Do desenvolvimento desses foguetes e do VLS, cabe, ainda, destacar os seguintes retornos:

* O propelente utilizado em nossos foguetes é do tipo sólido, cujos principais componentes são um elastômero líquido (polibutadieno), um oxidante (perclorato de amônio) e alumínio em pó. Todos esses produtos estratégicos constavam da pauta de importação brasileira. Hoje, graças à pesquisa e ao desenvolvimento do CTA, eles estão sendo produzidos no Brasil em escala industrial, inclusive suprindo o mercado nacional com matéria-prima em geral para a fabricação de colas, tintas, borrachas para solado de calçado, juntas de dilatação, espumas etc.

* A fabricação de pára-quedas e de bóias de flutuação para recuperação de carga útil dos foguetes de sondagem exigiu fios e técnicas especiais de tecelagem, materiais e técnicas de impregnação de tecidos, cordas e fitas de alta resistência.

O desenvolvimento desses componentes, com a participação do CTA e de diversas indústrias, resultou nos seguintes benefícios:

* tecnologia e produção no País de fios de nylon de alta tenacidade;

* tecnologia da impregnação de tecidos com neoprene;

* produção de tecidos com porosidade controlada;

* produção nacional de cordas e fitas de alta resistência.
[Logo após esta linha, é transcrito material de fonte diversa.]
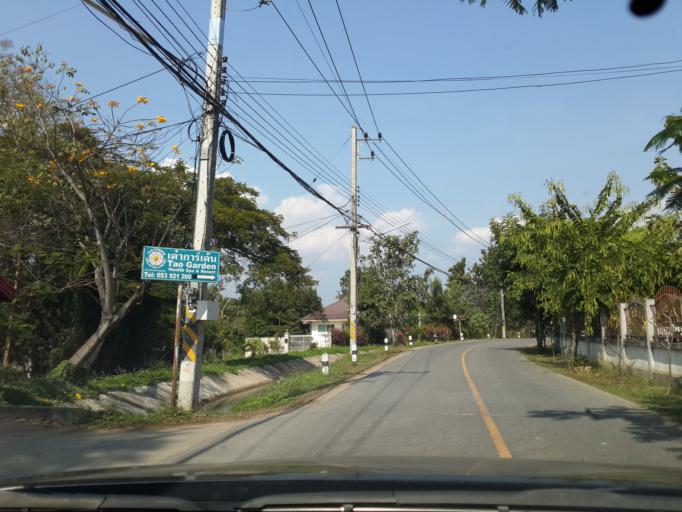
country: TH
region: Chiang Mai
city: San Sai
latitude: 18.8869
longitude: 99.1237
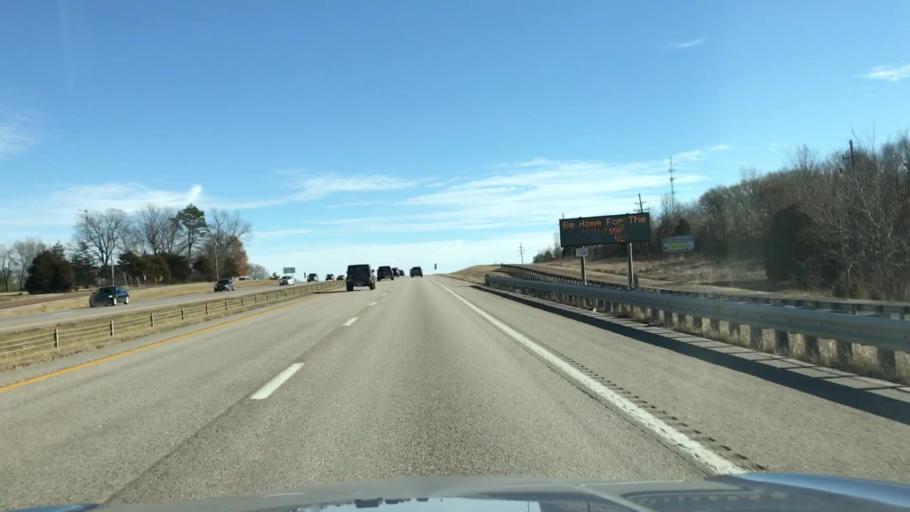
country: US
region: Missouri
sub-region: Warren County
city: Warrenton
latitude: 38.8233
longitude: -91.1961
Esses produtos, além de atenderem aos propósitos do Programa Espacial brasileiro, atendem às necessidades de pára-quedas, inclusive pára-quedas de freagem de aviões, filtros para a indústria em geral, coletes à prova de bala etc.
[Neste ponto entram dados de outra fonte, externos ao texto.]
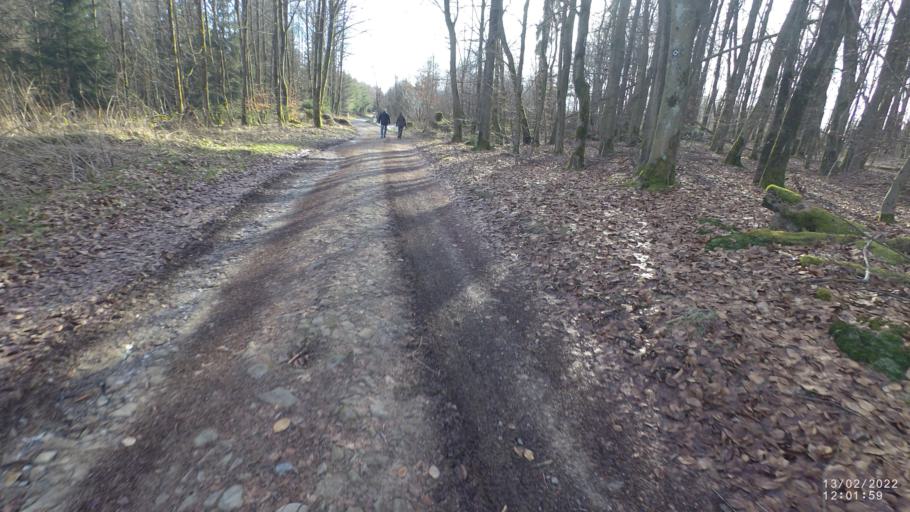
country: DE
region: North Rhine-Westphalia
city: Neuenrade
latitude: 51.3081
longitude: 7.7612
* As pesquisas e os desenvolvimentos levados a efeito pelo CTA na área de materiais compostos não metálicos, visando à obtenção de estruturas de foguetes de fibras e resinas especiais, contribuíram para o desenvolvimento, por exemplo, de partes de aviões. A EMBRAER por algum tempo foi a única fornecedora para a BOEING-DOUGLAS dos "flaps", feitos com material composto, das enormes asas do avião MD-11.

O elenco completo de benefícios para a sociedade nacional, das pesquisas e desenvolvimentos aeronáuticos e espaciais conduzidos pelo CTA, é imenso. Aqui, foram citados apenas alguns e apenas do setor espacial. Somente esses benefícios, sob o aspecto financeiro, são dezenas de vezes maiores do que tudo que já foi despendido nos projetos exemplificados.
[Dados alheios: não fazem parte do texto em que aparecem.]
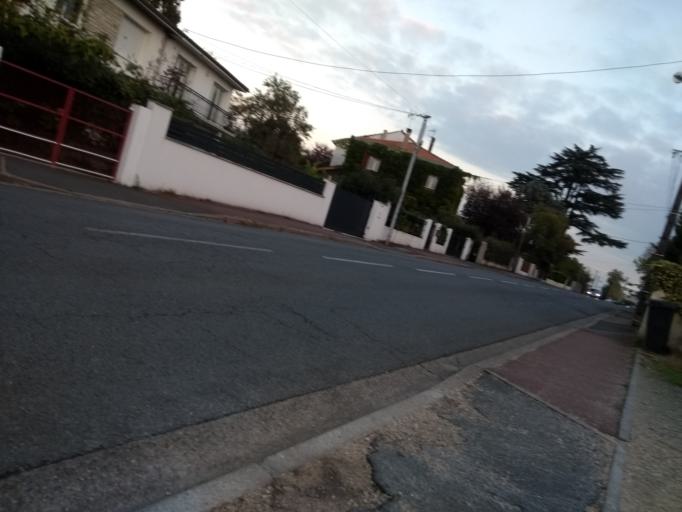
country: FR
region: Aquitaine
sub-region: Departement de la Gironde
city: Talence
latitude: 44.8060
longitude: -0.5849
De uma forma resumida, podem-se destacar os seguintes ganhos para o Brasil propiciados pelo trabalho diuturno do CTA, em São José dos Campos:

* a implantação de um parque industrial aeronáutico, que permitiu condições técnicas para que o País se pudesse lançar na fabricação e na exportação de aeronaves de alta tecnologia, gerando bilhões de dólares e mais de dez mil empregos;

* a formação, anualmente, no Instituto Tecnológico de Aeronáutica – ITA, de uma centena de engenheiros, bem como a formação de Especialistas, Mestres e Doutores, altamente qualificados;

* o estímulo para o surgimento de empresas nacionais de menor porte, voltadas para o setor aeroespacial, com a conseqüente criação de grande quantidade de empregos especializados e a melhoria do nível de qualificação da mão-de-obra nacional;

* a realização no CTA de estudos e ensaios em apoio à indústria nacional, aproveitando os laboratórios e a competência existentes naquele Centro. Deste modo, evitou-se a contratação desses serviços no exterior ou a aquisição pelas empresas nacionais de dispendiosa infra-estrutura que, para elas, teria esporádica utilização;

* o desenvolvimento e o fornecimento de aeronaves, armamentos e equipamentos de elevado conteúdo tecnológico, para o reequipamento da Força Aérea e demais Forças Singulares; e

* a significativa contribuição para a balança comercial do País, com a grande exportação de produtos aeroespaciais.